▶ [SOURCE EXTRACT]
******************************
100 thoughts on “Three-Phase Power Explained

  1. The windings of a 3 phase generator are 120 degrees apart. It would seem reasonable that the power coming from a 3 phase generator would reflect the 120 degree locations of the generator windings. It would be an interesting experiment to wind a generator with the coils located at different degree locations and observe the phase pattern

  2. Unfortunately this doesn't show a very good representation or explanation of how an AC generator moves electrons around, but there are a number of other good concepts in the video that help explain the basics of AC power.

    Electrons need a loop of wire to move around, and if that were shown (and it has to be in a specific orientation), we'd see that electrons move both towards and away from a magnetic pole in an AC circuit. If it were as simple as saying electrons were attracted to a "+" or "-" as in a DC circuit, they wouldn't be able to move around the loop at all. A better explanation is that the magnetic forces of a north pole push electrons in one direction around a loop and a south pole pushes them in the other direction. In between poles the magnetic forces are near zero so the electrons stop. Further, electrons only move in a changing magnetic field so the magnetic poles have to always be moving or the wires themselves have to be moving. In a large generator magnets rotate (spin) horizontally inside stationary coils made of copper bars that run vertically and the electrons move up or down in the bars depending on whether a north or south pole is acting on them. They also move perpendicular to both the magnetic field and direction of rotation (see Flemings Right Hand Rule for Generators).

  3. Shall I hook up a single phase dc voltage controller which is 150 amps to phase and neutral because the voltage in the workshop is 440 v phase to phase or we need a transformer to do that

  4. Very good very clear explanation, l have been looking at this stuff for years and for some reason for me it just takes one mind and l know……yippee….what a life …does it ever puzzle you why we have to search for so long before we find the right answer ….why can't we get it straight away

  5. informative and well explained.but three phase are very hazard to appliances if you dont check the balance voltage.example L1 to L2=220v to 240v,L1 to L3=220v to 240v,L2 to L3=220v to 240v.but L1 to ground active=108v to 112v,L2 to ground active=108v to112v.this is the problem L3 to ground are max that you may consult your appliance and equipment to well trained license technician/ that your investment would be longer.simple connect or plugged you appliances at safe with voltage regulator L1 and L2 with active ground L3 use for electric pump or heavy motors.single phase no problem

  6. Altough the information in this video is completely correct, still one question was not answered: why 3 phases? why not 2, 4, 5, 6? why 3? And there is ONE major reason why 3 phase power is the way to go and the reason is the same why 1, 2, 4 phase power sucks. 5 phase power supply would have been the next choice. why? because power output over time is constant with 3, 5, 6, 7, 9 and so on phases (uneven numbers and any nmultiples of those)
******************************
▶ [SUPPLIED RECORDS]
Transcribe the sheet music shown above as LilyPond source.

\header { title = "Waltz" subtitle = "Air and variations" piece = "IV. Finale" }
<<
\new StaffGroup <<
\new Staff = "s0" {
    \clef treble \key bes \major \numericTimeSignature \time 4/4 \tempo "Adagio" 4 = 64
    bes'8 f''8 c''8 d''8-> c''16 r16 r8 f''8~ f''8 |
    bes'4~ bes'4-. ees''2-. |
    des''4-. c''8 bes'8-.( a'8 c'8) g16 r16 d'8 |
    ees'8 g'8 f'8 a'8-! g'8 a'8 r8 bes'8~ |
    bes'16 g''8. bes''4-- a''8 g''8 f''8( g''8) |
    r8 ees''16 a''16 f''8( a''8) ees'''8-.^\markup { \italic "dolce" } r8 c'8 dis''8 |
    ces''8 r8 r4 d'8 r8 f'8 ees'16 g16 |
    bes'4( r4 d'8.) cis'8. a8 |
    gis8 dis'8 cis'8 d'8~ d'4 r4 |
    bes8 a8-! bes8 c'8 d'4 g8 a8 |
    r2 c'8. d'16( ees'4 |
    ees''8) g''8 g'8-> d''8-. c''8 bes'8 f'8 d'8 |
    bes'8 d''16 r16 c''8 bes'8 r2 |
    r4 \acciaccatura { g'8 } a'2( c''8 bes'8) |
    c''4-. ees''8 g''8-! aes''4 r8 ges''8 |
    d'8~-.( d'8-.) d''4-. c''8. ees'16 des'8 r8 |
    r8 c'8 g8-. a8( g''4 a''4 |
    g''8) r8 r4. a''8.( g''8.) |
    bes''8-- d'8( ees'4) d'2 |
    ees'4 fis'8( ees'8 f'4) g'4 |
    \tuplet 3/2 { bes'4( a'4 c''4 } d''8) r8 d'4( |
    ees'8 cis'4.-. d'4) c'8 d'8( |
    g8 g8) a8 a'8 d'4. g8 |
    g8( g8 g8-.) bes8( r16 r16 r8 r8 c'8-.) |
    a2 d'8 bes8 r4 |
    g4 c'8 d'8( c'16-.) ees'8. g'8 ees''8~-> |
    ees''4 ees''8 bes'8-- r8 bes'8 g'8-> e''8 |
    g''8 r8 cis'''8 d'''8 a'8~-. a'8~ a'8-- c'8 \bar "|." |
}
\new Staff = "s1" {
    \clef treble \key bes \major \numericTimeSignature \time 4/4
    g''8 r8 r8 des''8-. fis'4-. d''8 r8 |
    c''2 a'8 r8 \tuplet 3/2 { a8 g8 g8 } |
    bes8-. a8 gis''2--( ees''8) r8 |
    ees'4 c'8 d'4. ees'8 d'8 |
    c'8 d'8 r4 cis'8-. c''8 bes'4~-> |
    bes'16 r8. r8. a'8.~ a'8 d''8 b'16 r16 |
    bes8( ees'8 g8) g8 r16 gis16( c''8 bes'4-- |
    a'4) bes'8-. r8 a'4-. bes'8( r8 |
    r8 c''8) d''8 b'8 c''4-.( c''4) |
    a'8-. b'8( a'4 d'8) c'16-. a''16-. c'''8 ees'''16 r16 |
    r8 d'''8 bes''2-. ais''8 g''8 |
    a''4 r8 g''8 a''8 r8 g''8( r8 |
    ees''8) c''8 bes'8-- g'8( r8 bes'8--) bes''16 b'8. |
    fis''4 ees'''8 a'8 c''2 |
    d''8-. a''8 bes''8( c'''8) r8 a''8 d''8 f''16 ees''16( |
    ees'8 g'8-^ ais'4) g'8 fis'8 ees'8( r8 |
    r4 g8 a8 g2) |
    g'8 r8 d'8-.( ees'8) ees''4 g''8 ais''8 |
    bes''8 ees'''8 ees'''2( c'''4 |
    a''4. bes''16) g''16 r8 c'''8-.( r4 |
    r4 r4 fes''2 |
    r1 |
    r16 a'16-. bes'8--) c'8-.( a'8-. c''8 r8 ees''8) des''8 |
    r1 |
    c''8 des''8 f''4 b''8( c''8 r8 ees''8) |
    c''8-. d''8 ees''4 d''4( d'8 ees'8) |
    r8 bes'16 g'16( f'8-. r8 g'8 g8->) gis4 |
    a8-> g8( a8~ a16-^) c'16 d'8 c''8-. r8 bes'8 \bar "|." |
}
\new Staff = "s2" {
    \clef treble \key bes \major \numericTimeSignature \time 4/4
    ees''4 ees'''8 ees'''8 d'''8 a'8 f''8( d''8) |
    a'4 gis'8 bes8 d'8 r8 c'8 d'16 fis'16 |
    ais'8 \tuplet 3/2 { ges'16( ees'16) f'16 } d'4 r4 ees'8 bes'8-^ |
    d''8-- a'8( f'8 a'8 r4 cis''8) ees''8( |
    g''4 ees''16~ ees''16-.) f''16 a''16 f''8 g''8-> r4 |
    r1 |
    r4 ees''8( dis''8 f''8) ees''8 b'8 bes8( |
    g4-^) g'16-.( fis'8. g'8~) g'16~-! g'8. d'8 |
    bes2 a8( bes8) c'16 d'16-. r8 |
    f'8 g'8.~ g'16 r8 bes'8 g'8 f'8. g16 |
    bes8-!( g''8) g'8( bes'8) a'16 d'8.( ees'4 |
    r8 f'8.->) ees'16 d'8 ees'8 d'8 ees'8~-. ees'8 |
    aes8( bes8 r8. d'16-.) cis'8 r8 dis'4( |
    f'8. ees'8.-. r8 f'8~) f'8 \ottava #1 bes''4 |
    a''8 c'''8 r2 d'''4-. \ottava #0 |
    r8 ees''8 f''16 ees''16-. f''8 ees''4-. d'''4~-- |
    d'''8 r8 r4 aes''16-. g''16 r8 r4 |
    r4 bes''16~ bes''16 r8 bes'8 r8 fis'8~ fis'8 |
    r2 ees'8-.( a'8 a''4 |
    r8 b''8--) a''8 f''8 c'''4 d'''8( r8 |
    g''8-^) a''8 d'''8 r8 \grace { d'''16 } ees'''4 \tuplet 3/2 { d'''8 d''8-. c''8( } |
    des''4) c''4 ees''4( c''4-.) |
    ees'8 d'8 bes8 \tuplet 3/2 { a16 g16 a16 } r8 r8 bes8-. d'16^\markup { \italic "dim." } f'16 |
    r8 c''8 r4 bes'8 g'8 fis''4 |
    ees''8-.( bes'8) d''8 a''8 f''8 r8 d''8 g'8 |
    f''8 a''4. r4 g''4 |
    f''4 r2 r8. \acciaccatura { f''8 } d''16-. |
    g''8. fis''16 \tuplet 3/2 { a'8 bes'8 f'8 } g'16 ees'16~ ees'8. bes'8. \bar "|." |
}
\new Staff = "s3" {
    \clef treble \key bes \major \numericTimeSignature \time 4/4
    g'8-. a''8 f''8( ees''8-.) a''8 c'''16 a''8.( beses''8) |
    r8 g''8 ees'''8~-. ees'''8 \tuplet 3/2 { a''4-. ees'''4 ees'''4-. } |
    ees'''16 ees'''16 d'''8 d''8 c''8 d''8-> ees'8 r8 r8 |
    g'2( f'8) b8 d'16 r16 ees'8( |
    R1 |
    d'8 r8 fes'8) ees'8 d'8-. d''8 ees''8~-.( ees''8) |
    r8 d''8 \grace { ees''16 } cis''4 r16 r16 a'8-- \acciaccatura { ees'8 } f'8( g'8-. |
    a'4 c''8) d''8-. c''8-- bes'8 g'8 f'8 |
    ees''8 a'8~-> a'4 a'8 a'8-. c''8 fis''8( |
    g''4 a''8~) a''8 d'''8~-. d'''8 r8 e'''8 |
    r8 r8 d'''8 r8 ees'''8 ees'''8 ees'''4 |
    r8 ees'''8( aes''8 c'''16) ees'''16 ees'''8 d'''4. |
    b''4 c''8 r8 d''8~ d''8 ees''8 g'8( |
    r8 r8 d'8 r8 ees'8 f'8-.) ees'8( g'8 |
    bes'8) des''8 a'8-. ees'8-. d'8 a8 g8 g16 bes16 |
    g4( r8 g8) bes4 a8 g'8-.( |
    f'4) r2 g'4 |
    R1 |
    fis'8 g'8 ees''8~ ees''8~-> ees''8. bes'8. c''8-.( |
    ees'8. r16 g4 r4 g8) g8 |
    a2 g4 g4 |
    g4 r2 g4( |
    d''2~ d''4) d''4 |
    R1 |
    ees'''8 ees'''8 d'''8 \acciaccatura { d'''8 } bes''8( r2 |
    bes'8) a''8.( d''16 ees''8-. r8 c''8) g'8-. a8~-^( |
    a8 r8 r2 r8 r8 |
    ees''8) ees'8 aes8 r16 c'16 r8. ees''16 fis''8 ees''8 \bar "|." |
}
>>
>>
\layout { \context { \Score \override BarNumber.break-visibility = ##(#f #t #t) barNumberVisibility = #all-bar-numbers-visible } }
******************************
▶ [TASK TO COMPLETE]
Answer these from the comments on three-phase power:
(a) How many degrees apart are the windings of a 3 phase generator?
(b) In a large generator, in which direction do the copper bars of the stationary coils run?
(c) What number of phases would have been the next choice after 3?

▶ [FINISHED ANSWER]
(a) 120 degrees
(b) Vertically
(c) 5 phases